VeloxChem [1] is an open-source quantum chemistry software that was developed at the KTH Royal Institute of Technology for calculating molecular properties and simulating a variety of spectroscopies. VeloxChem offers DFT as one of its key features. In recent developmental work on the code, we have improved the efficiency of DFT numerical integration within VeloxChem, so now the exchange-correlation part can be run on computer systems featuring either CPUs or graphics processing units (GPUs). Conventionally, the computational cost of DFT is proportional to N3 where N is the size of the system being studied; however, the numerical grid-based integration can, in practice, be done very efficiently by integrating over even-sized grid batches, such that the computational cost becomes asymptotically linear [2]. The key to such an efficient implementation is to make sure that the whole system is divided as evenly as possible into grid batches with almost constant computational cost on average. In VeloxChem this is done by repeated bisection of grid points into smaller and smaller boxes until the number of grid points in each box is below a given threshold. Due to efficient screening, the computational cost for processing each grid box will be almost constant on average, making it highly suitable for large-scale parallelisation.
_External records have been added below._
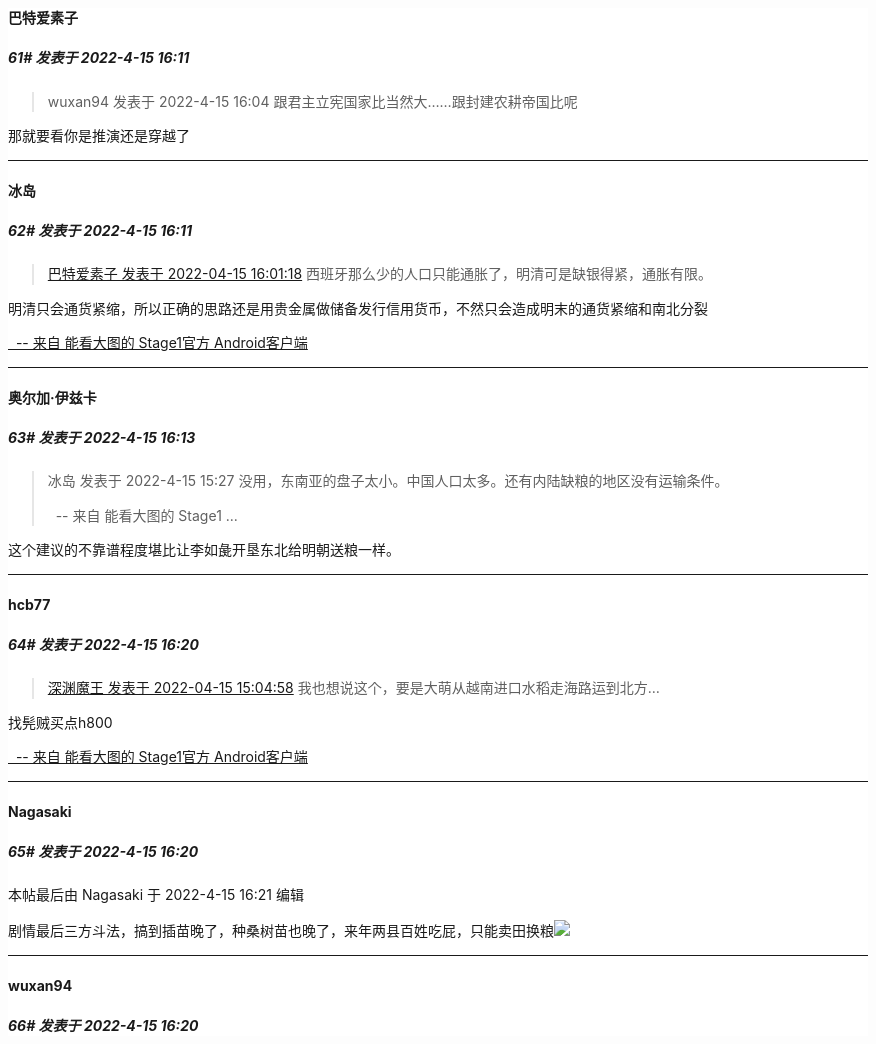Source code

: ####  巴特爱素子  
##### 61#       发表于 2022-4-15 16:11

<blockquote>wuxan94 发表于 2022-4-15 16:04
跟君主立宪国家比当然大……跟封建农耕帝国比呢</blockquote>
那就要看你是推演还是穿越了

*****

####  冰岛  
##### 62#       发表于 2022-4-15 16:11

<blockquote><a href="httphttps://bbs.saraba1st.com/2b/forum.php?mod=redirect&amp;goto=findpost&amp;pid=55462885&amp;ptid=2064622" target="_blank">巴特爱素子 发表于 2022-04-15 16:01:18</a>
西班牙那么少的人口只能通胀了，明清可是缺银得紧，通胀有限。</blockquote>明清只会通货紧缩，所以正确的思路还是用贵金属做储备发行信用货币，不然只会造成明末的通货紧缩和南北分裂

[  -- 来自 能看大图的 Stage1官方 Android客户端](https://www.coolapk.com/apk/140634)

*****

####  奥尔加·伊兹卡  
##### 63#       发表于 2022-4-15 16:13

<blockquote>冰岛 发表于 2022-4-15 15:27
没用，东南亚的盘子太小。中国人口太多。还有内陆缺粮的地区没有运输条件。

  -- 来自 能看大图的 Stage1 ...</blockquote>
这个建议的不靠谱程度堪比让李如彘开垦东北给明朝送粮一样。

*****

####  hcb77  
##### 64#       发表于 2022-4-15 16:20

<blockquote><a href="httphttps://bbs.saraba1st.com/2b/forum.php?mod=redirect&amp;goto=findpost&amp;pid=55462093&amp;ptid=2064622" target="_blank">深渊魔王 发表于 2022-04-15 15:04:58</a>
我也想说这个，要是大萌从越南进口水稻走海路运到北方…</blockquote>找髡贼买点h800

[  -- 来自 能看大图的 Stage1官方 Android客户端](https://www.coolapk.com/apk/140634)

*****

####  Nagasaki  
##### 65#       发表于 2022-4-15 16:20

 本帖最后由 Nagasaki 于 2022-4-15 16:21 编辑 

剧情最后三方斗法，搞到插苗晚了，种桑树苗也晚了，来年两县百姓吃屁，只能卖田换粮<img src="https://static.saraba1st.com/image/smiley/face2017/067.png" referrerpolicy="no-referrer">

*****

####  wuxan94  
##### 66#       发表于 2022-4-15 16:20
MOF structure used for testing DFT in VeloxChem

We tested the performance of DFT numerical integration in VeloxChem using a metal-organic framework (MOF) structure (illustrated above) that consists of more than 2,000 atoms. This is a very large system for quantum chemistry, and the number of basis functions exceeds 22,000, even for a moderate-sized basis set. Two flavours of DFT numerical integrations were tested on the Dardel compute nodes: the local density approximation (LDA), which is a rather crude approximation, and the generalised gradient approximation (GGA), which is more widely used in practice. Both LDA and GGA were tested by varying the number of Dardel CPU nodes that were used, and one can see from the solid lines in the graph below that the computational time decreases almost linearly in the logarithmic scale plot. We also tested the performance of LDA and GGA on a Dardel GPU node, as shown by the star and diamond markers on the graph. On a single GPU node, the time spent in LDA and GGA integration are 5.2 and 7.7 seconds, respectively. This is significant as it opens up the possibility of routine studies of large and complex chemical systems for scientific research in biochemistry, nanoscience and spectroscopy.

Benchmark of DFT numerical integration on Dardel CPU and GPU compute nodes using MOF structure as a test case


  1. Z. Rinkevicius, X. Li, O. Vahtras, K. Ahmadzadeh, M.Brand, M.Ringholm, N.H.List, M.Scheurer, M. Scott, A. Dreuw, P. Norman. “VeloxChem: a Python-driven density-functional theory program for spectroscopy simulations in high-performance computing environments”. WIREs Comput. Mol. Sci. 2020, 10:e1457.
  2. J. Kussmann, H. Laqua, C. Ochsenfeld. “Highly Efficient Resolution-of-Identity Density Functional Theory Calculations on Central and Graphics Processing Units”. J. Chem. Theory Comput. 2021, 17, 3, 1512–1521.